CEBOLA, I.; WEEDON, M.N.; PATCH, A.M.; FLANAGAN, S.; DE FRANCO, E.; CASWELL, R.; RODRÍGUEZ SEGUÍ, S.A.; SHAW-SMITH, C.; CHO, C.; ALLEN, H.L.; HOUGHTON, J.; ROTH, C.L.; CHEN, R.; HUSSAIN, K.; MARSH, P.; VALLIER, L.; MURRAY, A.; ELLARD, S.; FERRER, J.; HATTERSLEY, A.T.

Sitges

Encuentro; EASD-Islet Study Group Annual Meeting 2013; 2013

EASD-Islet Study Group

Most of the disease-causing mutations described to the date are located in protein-coding sequences and promoters. Nevertheless, recent initiatives from the ENCODE and others have pinpointed that the non-coding fraction of the genome, in particular distal regulatory elements, may comprise a large collection of functional variants.Recessive mutations in PDX1 are the only known cause of non-syndromic pancreatic agenesis, but the cause of the great majority of cases remains unknown. In this work, whole genome sequencing was performed in 2 probands from consanguineous families with non-syndromic pancreatic agenesis. This failed to show candidate recessive coding mutations, but revealed 6,024 non-coding novel or rare variants (< 1% frequency in the 1000 Genomes Project) . To annotate non-coding regions that might harbour functional variants relevant to human pancreas development, we created a cis-regulatory map of hESC-derived pancreatic progenitor cells. Remarkably, only one recessive variant from both individuals mapped to an annotated element. This variant lies in a putative distal enhancer in the PTF1A locus, and matches a region previously mapped by homozygosity mapping in 3 unrelated consanguineous families. In posterior analyses, 4 additional point mutations and a 8kb deletion encompassing this element were identified in 9 out of 12 patients with isolated pancreas agenesis.
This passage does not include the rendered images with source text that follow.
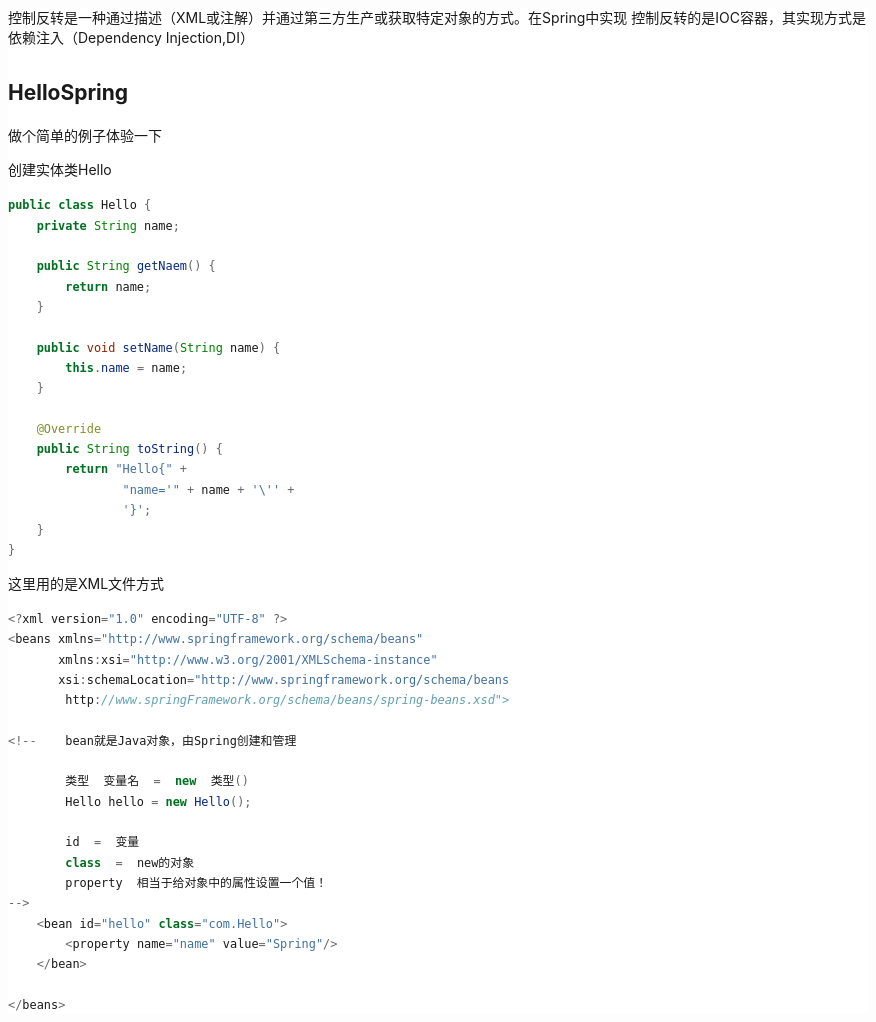 控制反转是一种通过描述（XML或注解）并通过第三方生产或获取特定对象的方式。在Spring中实现
控制反转的是IOC容器，其实现方式是依赖注入（Dependency Injection,DI）

## HelloSpring

做个简单的例子体验一下

创建实体类Hello
```java
public class Hello {
    private String name;

    public String getNaem() {
        return name;
    }

    public void setName(String name) {
        this.name = name;
    }

    @Override
    public String toString() {
        return "Hello{" +
                "name='" + name + '\'' +
                '}';
    }
}
```

这里用的是XML文件方式
```java
<?xml version="1.0" encoding="UTF-8" ?>
<beans xmlns="http://www.springframework.org/schema/beans"
       xmlns:xsi="http://www.w3.org/2001/XMLSchema-instance"
       xsi:schemaLocation="http://www.springframework.org/schema/beans
        http://www.springFramework.org/schema/beans/spring-beans.xsd">

<!--    bean就是Java对象，由Spring创建和管理

        类型  变量名  =  new  类型()
        Hello hello = new Hello();

        id  =  变量
        class  =  new的对象
        property  相当于给对象中的属性设置一个值！
-->
    <bean id="hello" class="com.Hello">
        <property name="name" value="Spring"/>
    </bean>

</beans>
```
We determined that this element truly acts as an enhancer in human pancreatic progenitor cells using chromosome conformation capture analysis and episomal reporter assays. Furthermore, all of the point mutations disrupt sequence-specific binding of pancreatic progenitor nuclear proteins, and impair the activity of the enhancer in reporter assays. These results show that cis-regulatory mutations are the most common cause of non-syndromic pancreatic agenesis and demonstrate how the integration of whole genome sequencing, linkage and epigenetic annotation in a disease-relevant cell type can unveil novel and important functional variants for human development and disease.